> Work order
For each line of the data below, test for "برای". Report only the number of lines that pass.

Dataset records
* * * * *
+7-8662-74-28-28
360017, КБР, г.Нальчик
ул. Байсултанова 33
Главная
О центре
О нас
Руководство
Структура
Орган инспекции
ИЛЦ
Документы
* * * * *
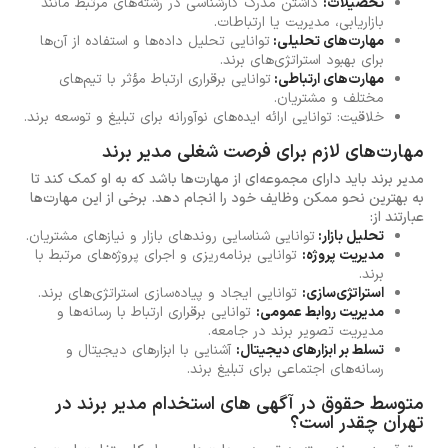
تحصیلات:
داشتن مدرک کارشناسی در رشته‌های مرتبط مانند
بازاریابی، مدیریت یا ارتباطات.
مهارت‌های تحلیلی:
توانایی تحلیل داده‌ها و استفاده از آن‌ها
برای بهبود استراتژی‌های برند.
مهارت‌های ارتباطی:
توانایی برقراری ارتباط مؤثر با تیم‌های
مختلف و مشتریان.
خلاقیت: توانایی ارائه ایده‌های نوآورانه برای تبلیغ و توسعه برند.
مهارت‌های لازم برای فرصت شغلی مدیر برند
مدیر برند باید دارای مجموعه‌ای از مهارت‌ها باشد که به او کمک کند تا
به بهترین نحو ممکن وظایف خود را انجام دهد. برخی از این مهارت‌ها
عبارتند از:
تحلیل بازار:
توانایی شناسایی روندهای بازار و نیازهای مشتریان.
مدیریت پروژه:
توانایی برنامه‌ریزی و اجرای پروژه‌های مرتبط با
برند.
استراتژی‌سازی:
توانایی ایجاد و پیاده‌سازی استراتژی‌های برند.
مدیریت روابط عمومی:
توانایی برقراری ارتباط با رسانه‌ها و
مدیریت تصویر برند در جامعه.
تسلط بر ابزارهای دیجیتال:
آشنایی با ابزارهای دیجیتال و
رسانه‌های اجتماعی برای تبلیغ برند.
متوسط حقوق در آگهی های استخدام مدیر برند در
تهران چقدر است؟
* * * * *
> Exercise output
4